Harry Potter était à Laval
Une partie du livre était disponible avant sa sortie sur le serveur d'une entreprise lavalloise
Le 16 juillet dernier, les 495 premières pages du septième tome d'Harry Potter paraissaient sur le site Demonoïd.com. Fermé aux Pays-Bas plus tôt ce mois-ci, le site Internet a réapparu, hébergé à Laval par les serveurs de Netelligence Hosting Service.
Si des milliers d'internautes ont eu accès à une partie du roman avant sa sortie, les disques durs de l'entreprise lavalloise ne contenaient aucune information relative à la suite d'Harry Potter.
L'accès au fichier en question s'est fait grâce au logiciel de transfert Bittorent, qui permet d'échanger des données entre internautes. Donc, tout au long du processus de transfert, les fichiers se trouvaient dans les ordinateurs des usagers visitant le site Internet.
Même s'il est difficile, voir impossible, de retracer toutes les personnes ayant téléchargé les 495 premières pages du roman, Jose Fernandez, spécialiste de la sécurité informatique à l'École polytechnique de Montréal, soutient qu'il est plus facile de retrouver l'individu qui a rendu le fichier disponible.
«Le fichier d'Harry Potter contient des photos des pages du livre et si on porte attention à une photographie numérique, il est possible d'obtenir plus d'information sur son origine, explique le spécialiste. Si la personne n'a pas fait attention, il serait notamment possible de retracer la marque de la caméra utilisée et le numéro de série.»

================================

* _DÉTAILS DE L'EXERCICE_: Recopiez, s'il vous plaît, le passage de l'article sur Harry Potter à Laval en commençant à « Même s'il est » et en terminant à « le fichier disponible. ». Changez-y « spécialiste » en « expert ». Ces données proviennent d'une autre source que l'article.

* _DONNÉES BRUTES_:
================================

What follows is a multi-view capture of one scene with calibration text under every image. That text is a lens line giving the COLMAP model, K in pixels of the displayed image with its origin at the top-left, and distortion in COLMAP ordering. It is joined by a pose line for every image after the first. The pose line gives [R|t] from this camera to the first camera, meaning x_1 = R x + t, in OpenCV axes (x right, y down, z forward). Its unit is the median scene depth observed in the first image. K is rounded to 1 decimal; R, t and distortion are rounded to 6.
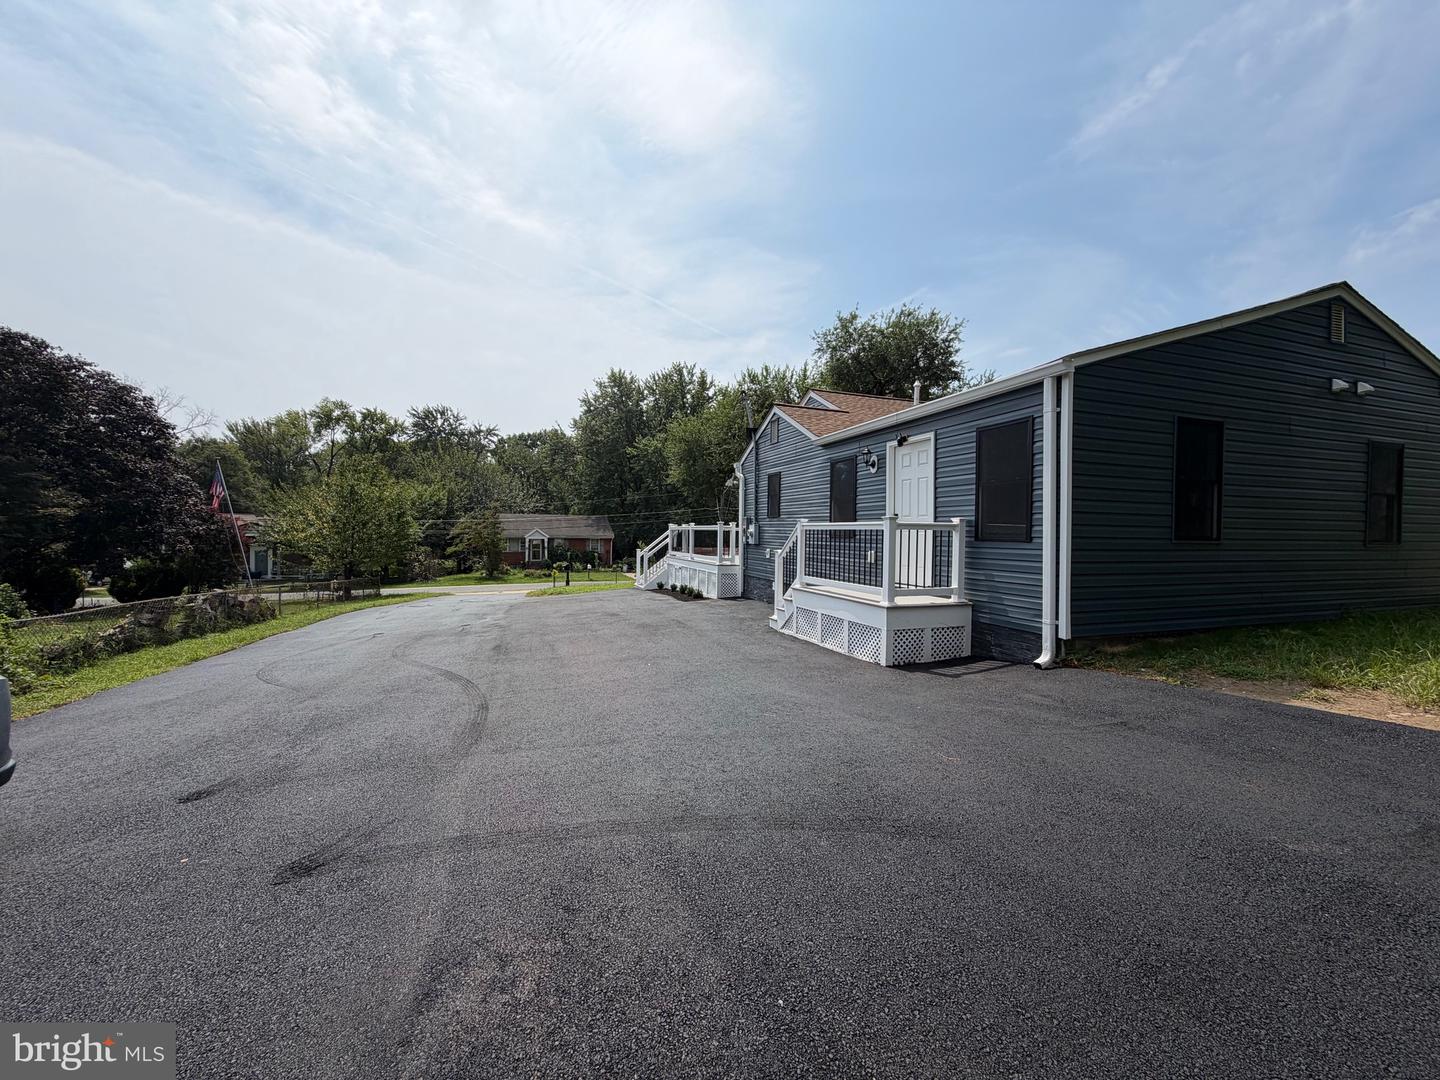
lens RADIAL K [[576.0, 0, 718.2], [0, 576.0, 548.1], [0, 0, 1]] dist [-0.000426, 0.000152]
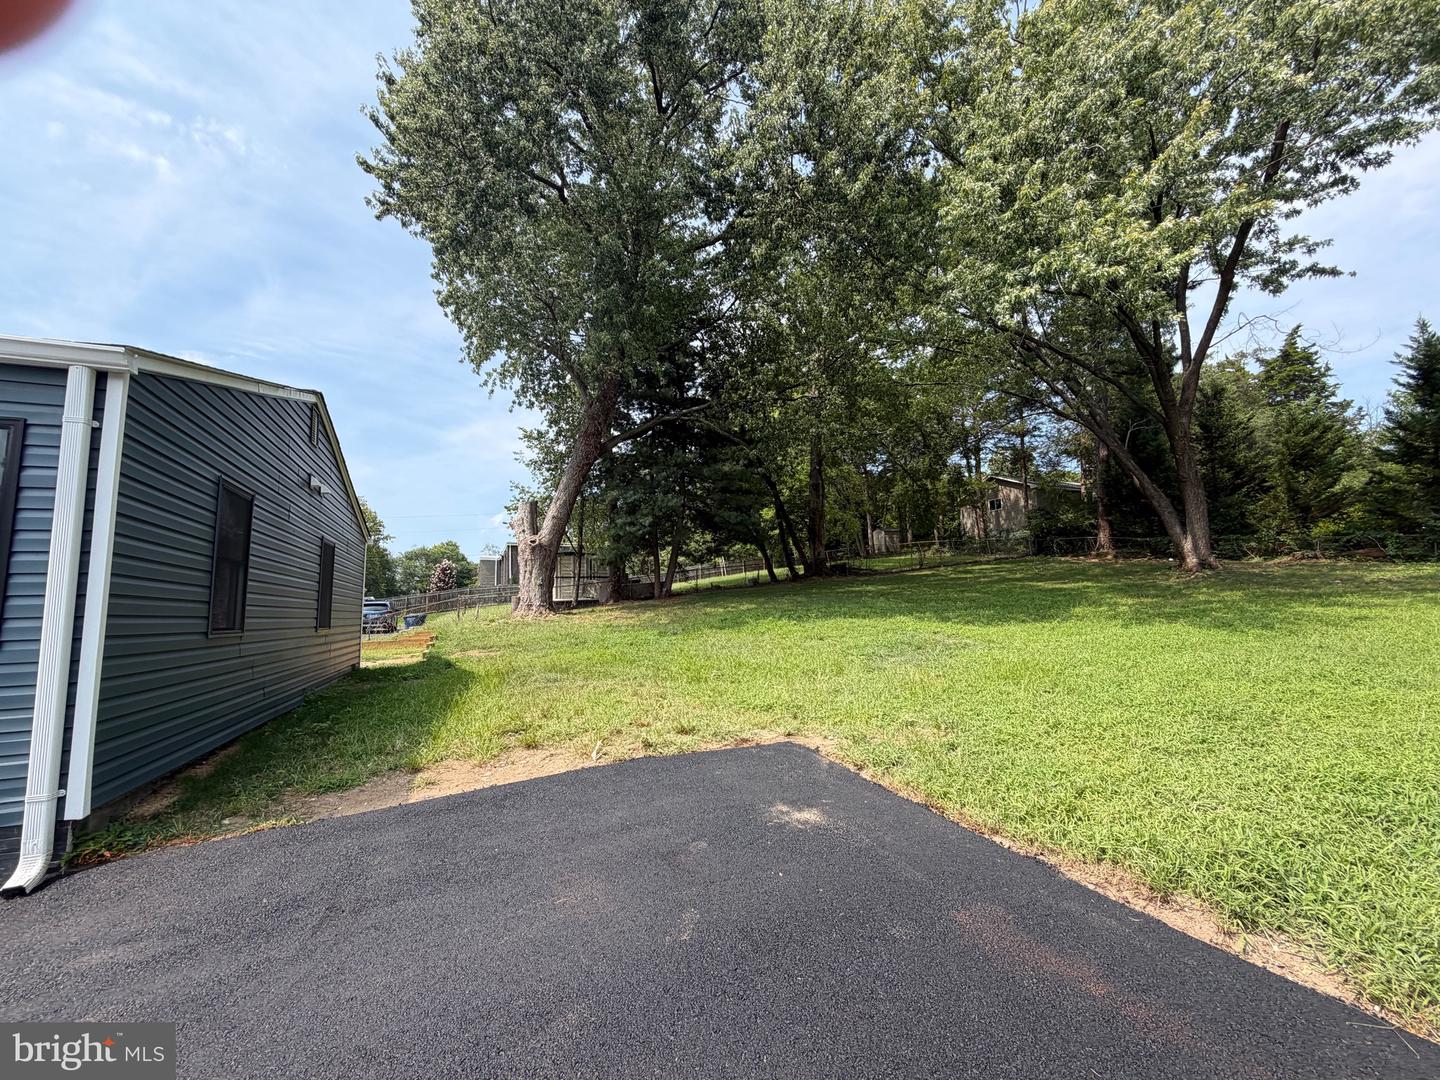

================================

* _ZONE DE RÉPONSE_:
Même s'il est difficile, voir impossible, de retracer toutes les personnes ayant téléchargé les 495 premières pages du roman, Jose Fernandez, expert de la sécurité informatique à l'École polytechnique de Montréal, soutient qu'il est plus facile de retrouver l'individu qui a rendu le fichier disponible.